I had friends and family who listened and wept with me, who didn’t try to fix me, and who helped bring our yard back to a semblance of order after I had been away from home for the nine months of our hospital stay in another state. Others sold items for me, prayed for me and for our families, welcomed me despite my being a wilted lump of clay as I groped my way through days and nights of agony, loneliness, numbness. As they allowed me to be only partially present with them, I needed to invite them into my grief.

4) We cannot sidestep the work of grieving the loss of those we have loved and held close in life. And yet, inconceivably, grief and joy can at times co-exist. Knowing my husband was with the Lord he had loved and served in a place of indescribable glory, I knew he would not want to return, not even because of his love for me.
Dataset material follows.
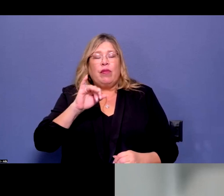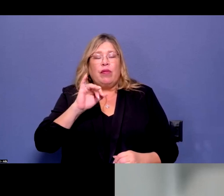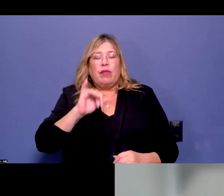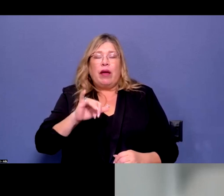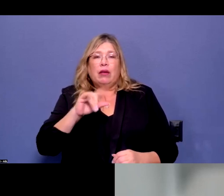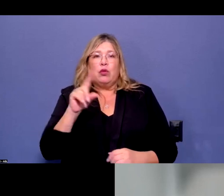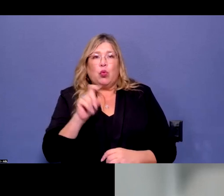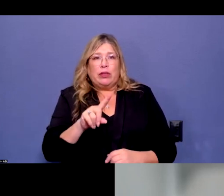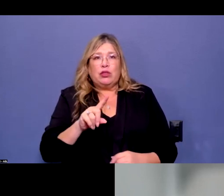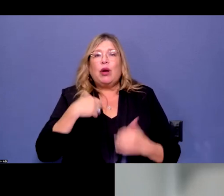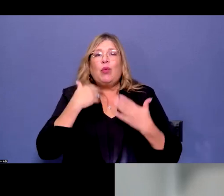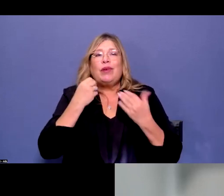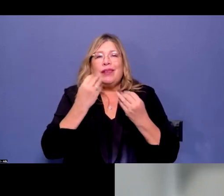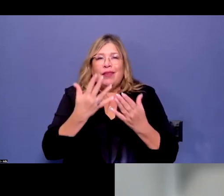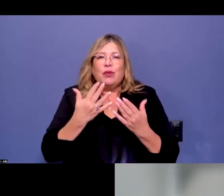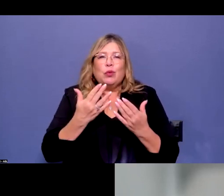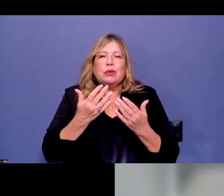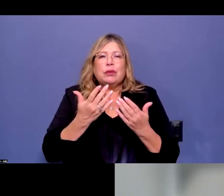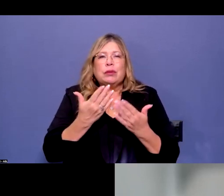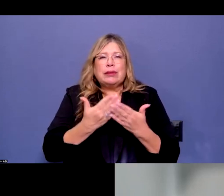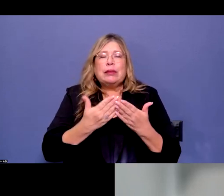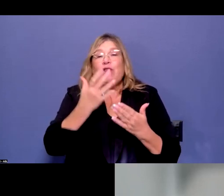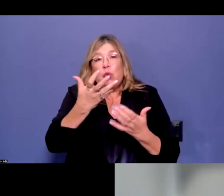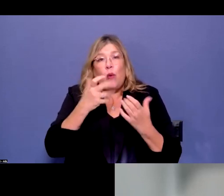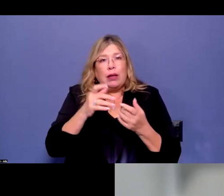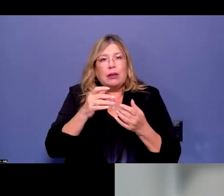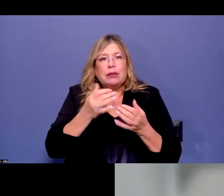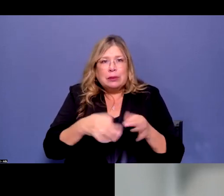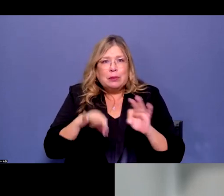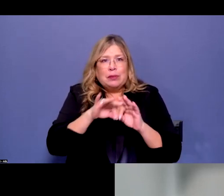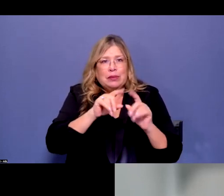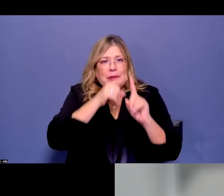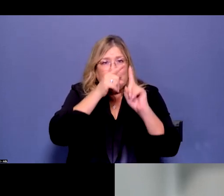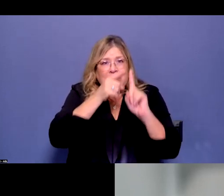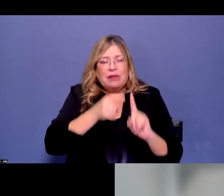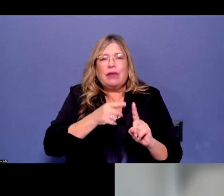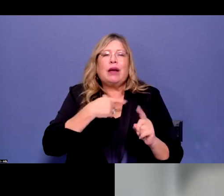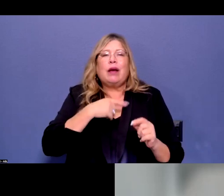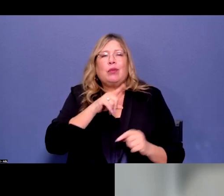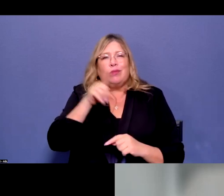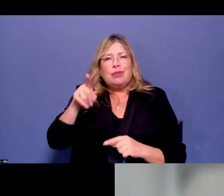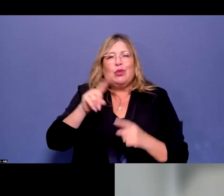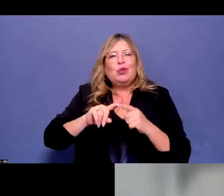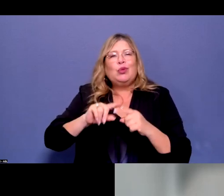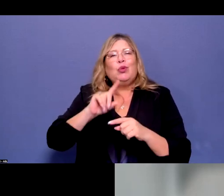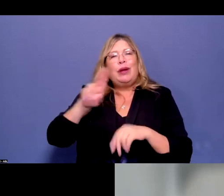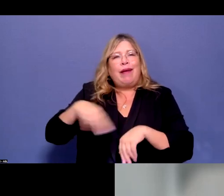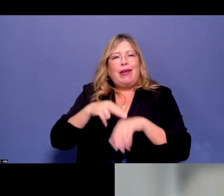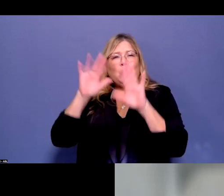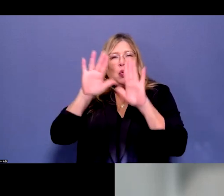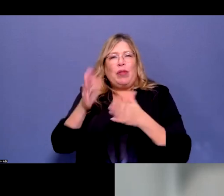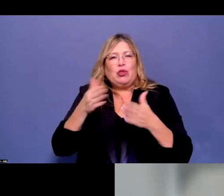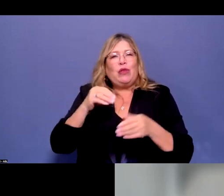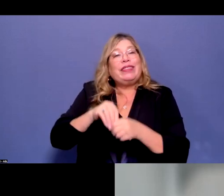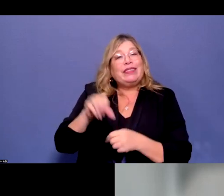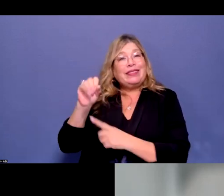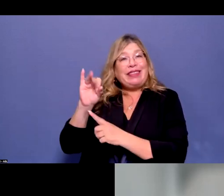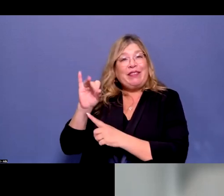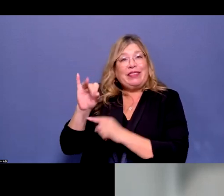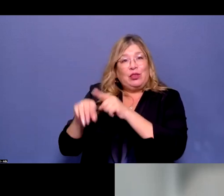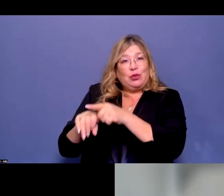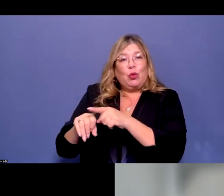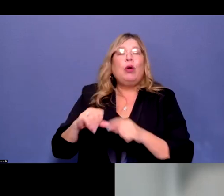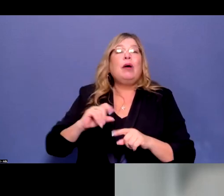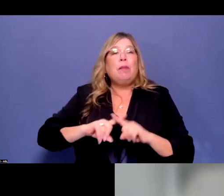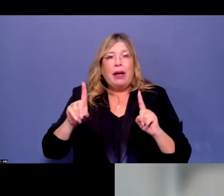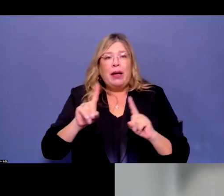specifics, I'll refer you to the National Weather Service Forecast Office out of San Francisco. But the main impacts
Why would anyone leave heaven to return to this world with its joys and sorrows, its beauty and its pain?

5) When we grieve, we experience a oneness with the rest of humanity, and we can encourage others as we ourselves experience healing.

Are you grieving? Look for someone else who has gone through loss, someone you can unburden yourself to honestly. It may be a minister, a priest, a counselor, a good friend, or a grief recovery group. (Check out www.griefshare.org for grief recovery groups across the country and possibly in your area).

And if you have experienced even some level of healing, I encourage you to reach out to someone else to share the help and love you have received.

Praise be to the God and Father of our Lord Jesus Christ, the Father of compassion and the God of all comfort, who comforts us in all our troubles, so that we can comfort those in any trouble with the comfort we ourselves receive from God. For just as we share abundantly in the sufferings of Christ, so also our comfort abounds through Christ.

II Corinthians 1:3-5, NIV

Marshall says “Part of the process of setting us free (‘…He might deliver and completely set free all those who through the (haunting) fear of death were held in bondage throughout the whole course of their lives’) is reassurance piled upon reassurance in Scripture that at the death of the physical body, the real person inside lives on without interruption.” (p. 111)

When I questioned the truth of God’s promises, the resolution came as God brought to my mind the words of Peter, when Jesus asked if His disciples would leave Him.

Simon Peter replied, “Lord, to whom would we go? You have the words that give eternal life.

John 6:68, NLT

And with those words, my doubts settled, my biggest questions answered.

At some point we will all experience grief, if we have not yet. Ask your questions–but find people you trust to listen and love you, rather than looking for those who would encourage your doubts. Our God is sufficient to handle our honest questions and fears.

Casting all your cares (all your anxieties, all your worries, and all your concerns, once and for all) on Him, for He cares for you (with deepest affection, and watches over you very carefully).